### Problem to work on
According to the passage about Ciara, where was she surfing when her board hit her in the face?

### Text provided
=== Begin Enclosure ===

Ciara, who sings under the stage name Keira, grew up in a music-filled house and joined her previous school's ukulele group and started singing. Her grandparents bought her a ukulele that could plug into an amp.
Ciara wrote her first song on the ukulele shortly after her March 2017 accident. She was surfing at Fingal Bay when her board hit her in the face, knocked her unconscious and left her with severed facial nerves and a broken jaw.
"It was absolutely traumatising," she said.
"I had a long time off school, a lot of medical appointments, operations, it was a very very close call - my parents nearly lost me."
Ciara was left with facial palsy and had to learn how to blink and smile again. She still lives with trigeminal neuralgia, similar to electric shocks on her face.
Ciara's mum brought her ukulele to the hospital and Ciara taught herself how to play her dad's guitar.
"That's where I found my passion for music," she said.
"I found it was a massive escape from the real world and such a de-stressing thing for me - it uplifted my mood and kept me distracted from what was going on. The doctors told me I'd never sing again and possibly never smile and would have difficulty talking as well, so it was a prove-them-wrong situation too."

=== End Enclosure ===

Text extracted from each page

=== Begin Enclosure ===

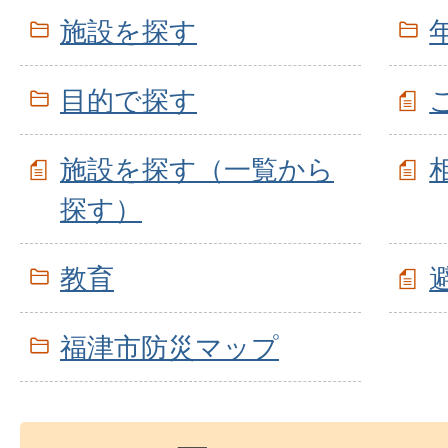
施設を探す
目的で探す
施設を探す（一覧から
探す）
教育
福津市防災マップ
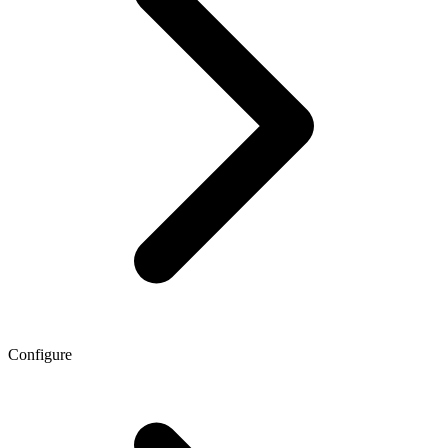
Configure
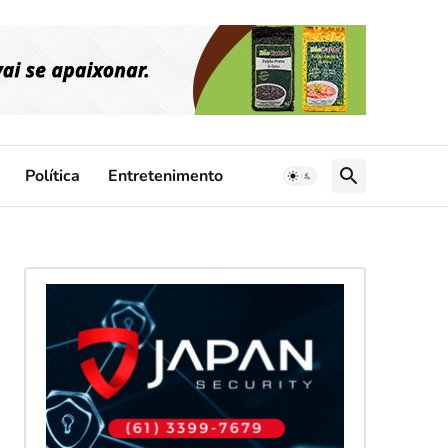
Política
Entretenimento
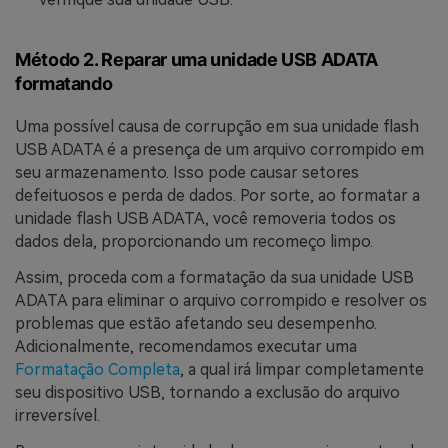
Método 2. Reparar uma unidade USB ADATA
formatando
Uma possível causa de corrupção em sua unidade flash
USB ADATA é a presença de um arquivo corrompido em
seu armazenamento. Isso pode causar setores
defeituosos e perda de dados. Por sorte, ao formatar a
unidade flash USB ADATA, você removeria todos os
dados dela, proporcionando um recomeço limpo.
Assim, proceda com a formatação da sua unidade USB
ADATA para eliminar o arquivo corrompido e resolver os
problemas que estão afetando seu desempenho.
Adicionalmente, recomendamos executar uma
Formatação Completa
, a qual irá limpar completamente
seu dispositivo USB, tornando a exclusão do arquivo
irreversível.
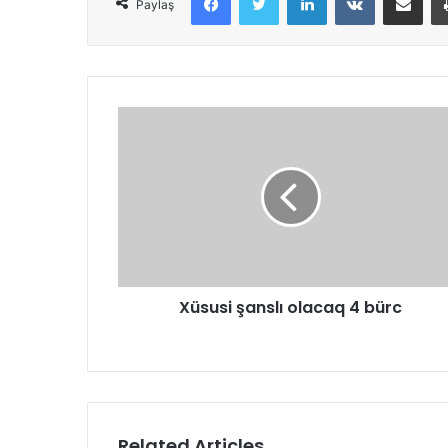
Paylaş
Xüsusi şanslı olacaq 4 bürc
Related Articles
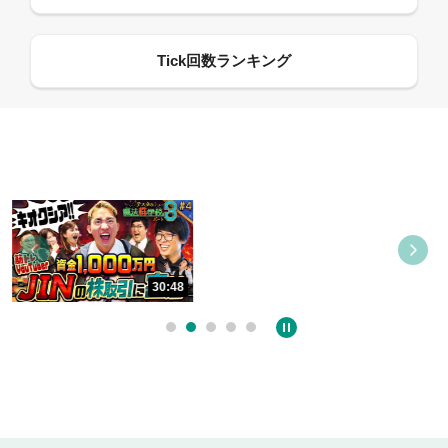
08:21
09:21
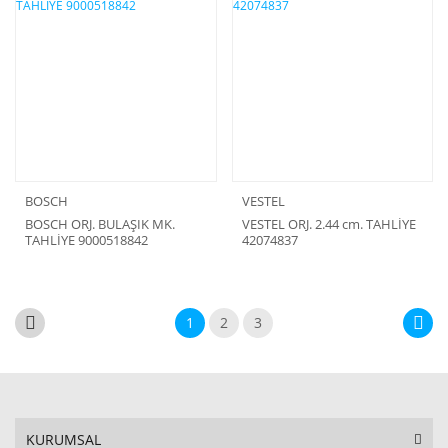
BOSCH
VESTEL
BOSCH ORJ. BULAŞIK MK.
VESTEL ORJ. 2.44 cm. TAHLİYE
TAHLİYE 9000518842
42074837
1
2
3
KURUMSAL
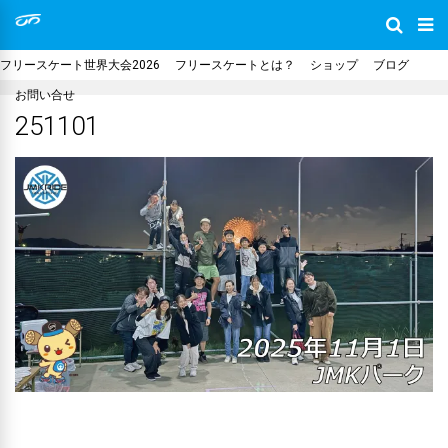
フリースケート世界大会2026
フリースケートとは？
ショップ
ブログ
お問い合せ
251101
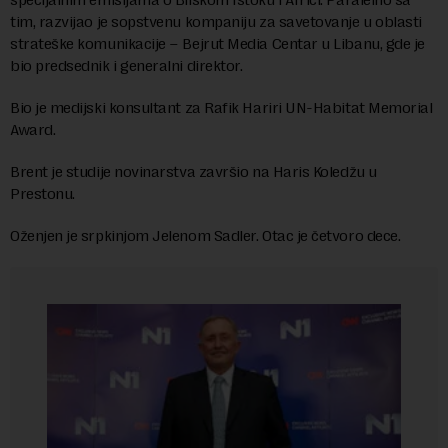
tim, razvijao je sopstvenu kompaniju za savetovanje u oblasti
strateške komunikacije – Bejrut Media Centar u Libanu, gde je
bio predsednik i generalni direktor.
Bio je medijski konsultant za Rafik Hariri UN-Habitat Memorial
Award.
Brent je studije novinarstva završio na Haris Koledžu u
Prestonu.
Oženjen je srpkinjom Jelenom Sadler. Otac je četvoro dece.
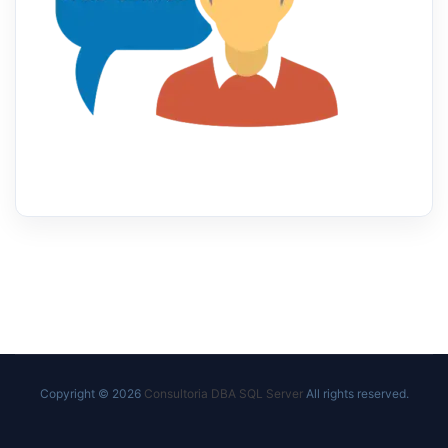
Copyright © 2026
Consultoria DBA SQL Server
All rights reserved.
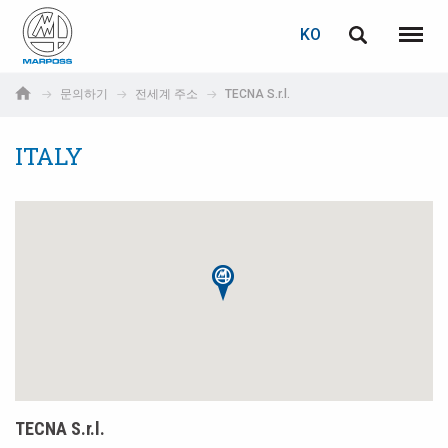
로그인
비밀번호 복구
KO
English
메뉴
Marposs
Deutsch
문의하기
전세계 주소
TECNA S.r.l.
S.p.A.
이메일
Italiano
ITALY
Français
비밀번호
Español
日本語 (Japanese)
中文 (Chinese)
한국어 (Korean)
아직 등록하지 않으셨다면, 지금 무료로 등록하실 수 있습니다!
TECNA S.r.l.
여기를 클릭하십시오!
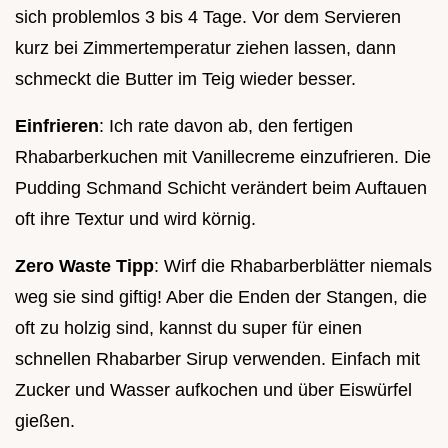
sich problemlos 3 bis 4 Tage. Vor dem Servieren
kurz bei Zimmertemperatur ziehen lassen, dann
schmeckt die Butter im Teig wieder besser.
Einfrieren
: Ich rate davon ab, den fertigen
Rhabarberkuchen mit Vanillecreme einzufrieren. Die
Pudding Schmand Schicht verändert beim Auftauen
oft ihre Textur und wird körnig.
Zero Waste Tipp
: Wirf die Rhabarberblätter niemals
weg sie sind giftig! Aber die Enden der Stangen, die
oft zu holzig sind, kannst du super für einen
schnellen Rhabarber Sirup verwenden. Einfach mit
Zucker und Wasser aufkochen und über Eiswürfel
gießen.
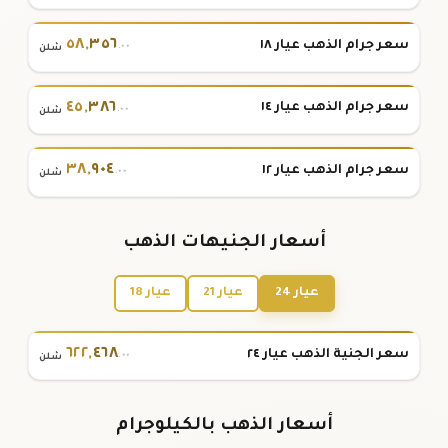
٥٨
,
٣٥٦
سعر جرام الذهب عيار ١٨
.٠٠
شلن
٤٥
,
٣٨٦
سعر جرام الذهب عيار ١٤
.٠٠
شلن
٣٨
,
٩٠٤
سعر جرام الذهب عيار ١٢
.٠٠
شلن
أسعار الجنيهات الذهب
عيار 24
عيار 21
عيار 18
٦٢٢
,
٤٦٨
سعر الجنية الذهب عيار ٢٤
.٠٠
شلن
أسعار الذهب بالكيلوجرام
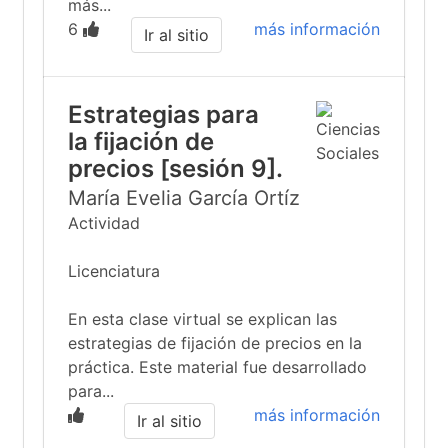
más...
6
más información
Ir al sitio
Estrategias para
la fijación de
precios [sesión 9].
María Evelia García Ortíz
Actividad
Licenciatura
En esta clase virtual se explican las
estrategias de fijación de precios en la
práctica. Este material fue desarrollado
para...
más información
Ir al sitio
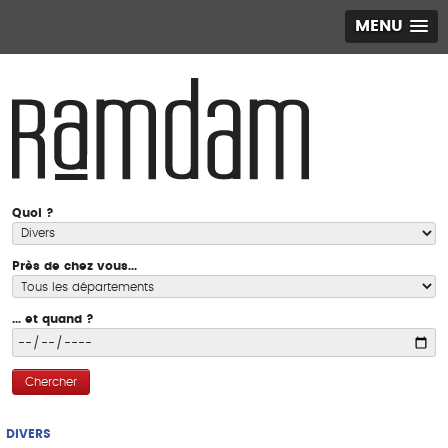
MENU
Quoi ?
Près de chez vous...
... et quand ?
Chercher
DIVERS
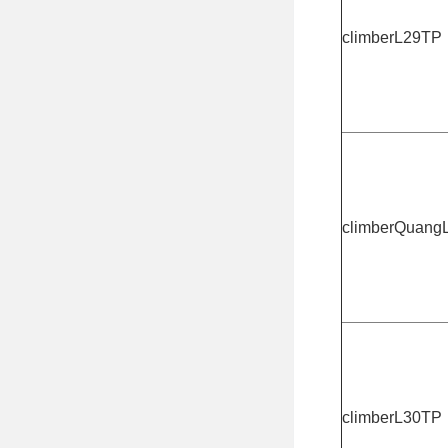
climberL29TP
climberQuang
climberL30TP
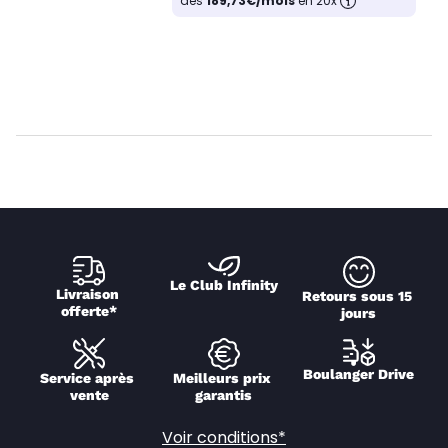
dès
189,73€/mois
en 20x
Le Club Infinity
Livraison 
Retours sous 15 
offerte*
jours
Boulanger Drive
Service après 
Meilleurs prix 
vente
garantis
Voir conditions*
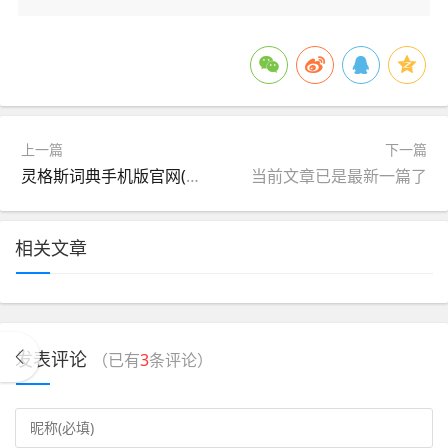
上一篇
下一篇
灵格斯词典手机版官网(灵格斯词典手机版官网下载)
当前文章已是最新一篇了
相关文章
发表评论
（已有
3
条评论）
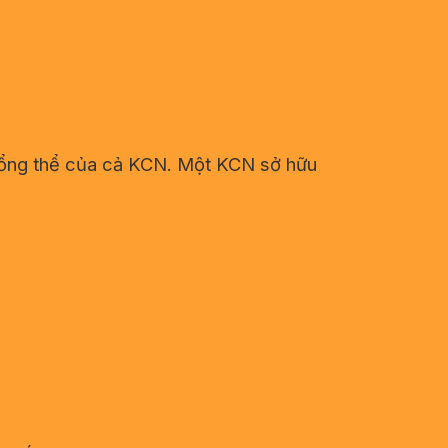
ị tổng thể của cả KCN. Một KCN sở hữu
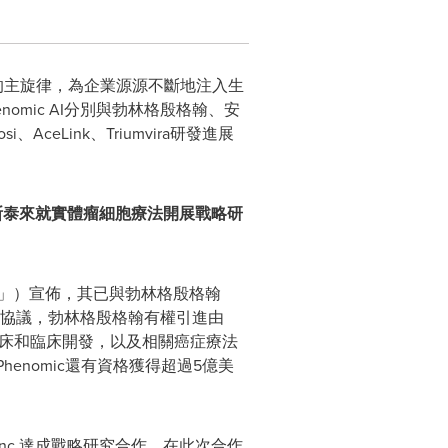
恆的主旋律，為企業源源不斷地注入生
mic AI分別與勃林格殷格翰、安
、AceLink、Triumvira研發進展
安斯泰來就實體瘤細胞療法開展戰略研
mic」）宣佈，其已與勃林格殷格翰
。根據協議，勃林格殷格翰有權引進由
臨床和臨床開發，以及相關癌症療法
enomic還有資格獲得超過5億美
ces, Inc.達成戰略研究合作。在此次合作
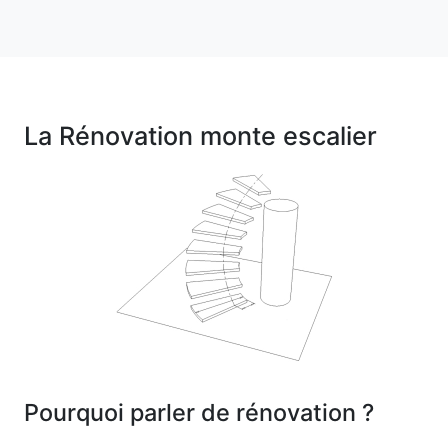
La Rénovation monte escalier
Pourquoi parler de rénovation ?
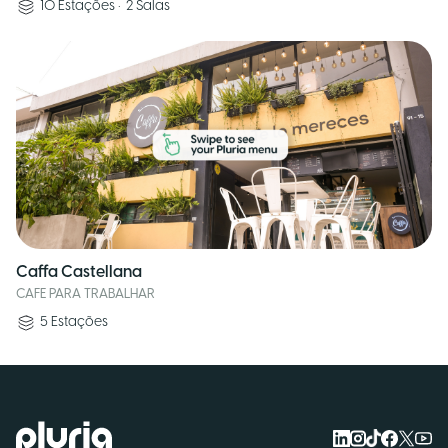
10
Estações
•
2
Salas
Caffa Castellana
CAFE PARA TRABALHAR
5
Estações
Logo Pluria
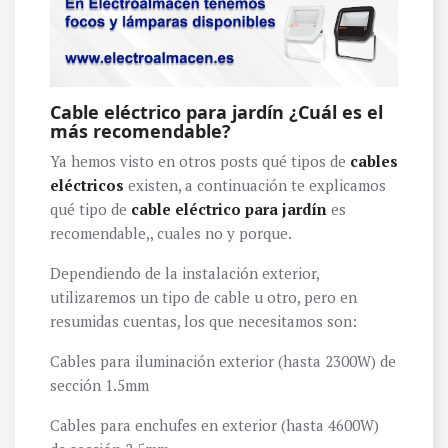
Cable eléctrico para jardín ¿Cuál es el
más recomendable?
Ya hemos visto en otros posts qué tipos de
cables
eléctricos
existen, a continuación te explicamos
qué tipo de
cable eléctrico para jardín
es
recomendable,, cuales no y porque.
Dependiendo de la instalación exterior,
utilizaremos un tipo de cable u otro, pero en
resumidas cuentas, los que necesitamos son:
Cables para iluminación exterior (hasta 2300W) de
sección 1.5mm
Cables para enchufes en exterior (hasta 4600W)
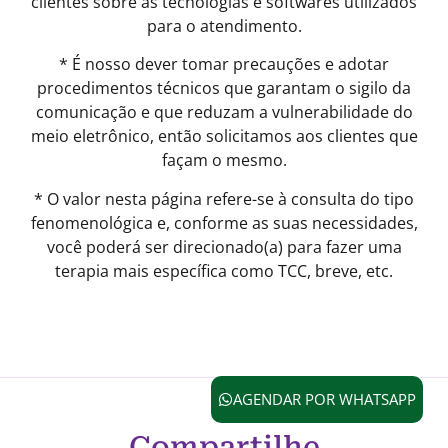
clientes sobre as tecnologias e softwares utilizados
para o atendimento.
* É nosso dever tomar precauções e adotar
procedimentos técnicos que garantam o sigilo da
comunicação e que reduzam a vulnerabilidade do
meio eletrônico, então solicitamos aos clientes que
façam o mesmo.
* O valor nesta página refere-se à consulta do tipo
fenomenológica e, conforme as suas necessidades,
você poderá ser direcionado(a) para fazer uma
terapia mais específica como TCC, breve, etc.
AGENDAR POR WHATSAPP
Compartilhe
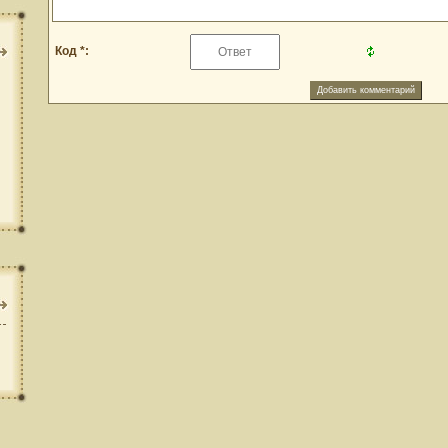
Код *:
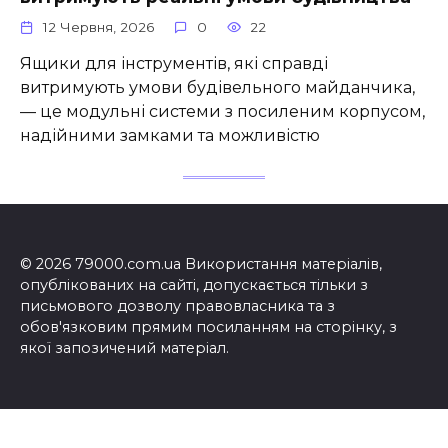
12 Червня, 2026
0
22
Ящики для інструментів, які справді
витримують умови будівельного майданчика,
— це модульні системи з посиленим корпусом,
надійними замками та можливістю
© 2026 79000.com.ua Використання матеріалів,
опублікованих на сайті, допускається тільки з
письмового дозволу правовласника та з
обов'язковим прямим посиланням на сторінку, з
якої запозичений матеріал.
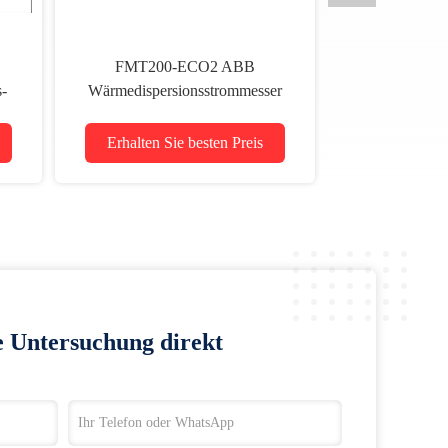
FMT200-ECO2 ABB
s-
Wärmedispersionsstrommesser
Erhalten Sie besten Preis
e Untersuchung direkt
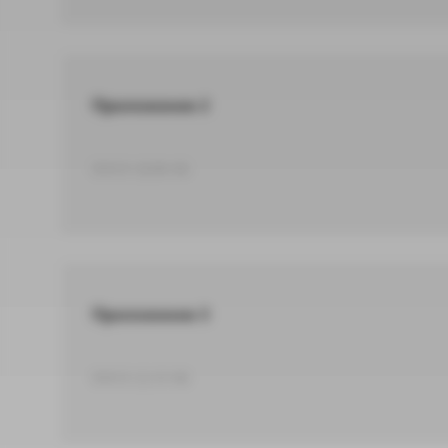
Приложение 2
DOCX 18,86 КБ
Приложение 3
DOCX 22,33 КБ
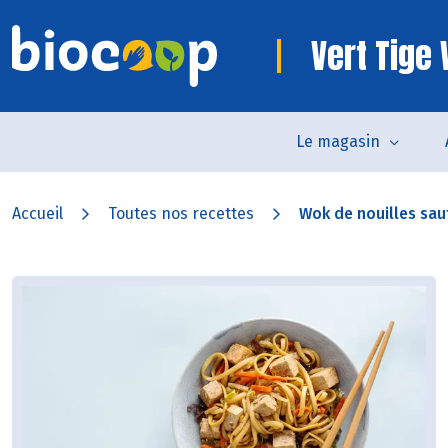
Vert Tig
Le magasin
Accueil
Toutes nos recettes
Wok de nouilles saut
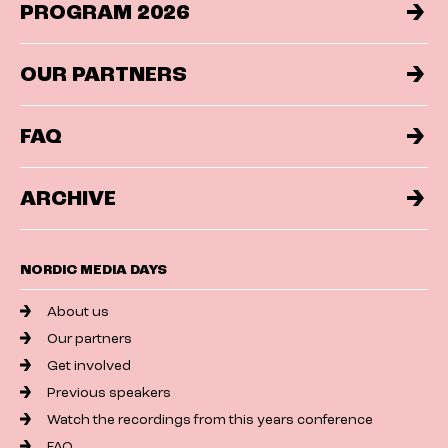
PROGRAM 2026
OUR PARTNERS
FAQ
ARCHIVE
NORDIC MEDIA DAYS
About us
Our partners
Get involved
Previous speakers
Watch the recordings from this years conference
FAQ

=== End Enclosure ===

### Exercise result
Fingal Bay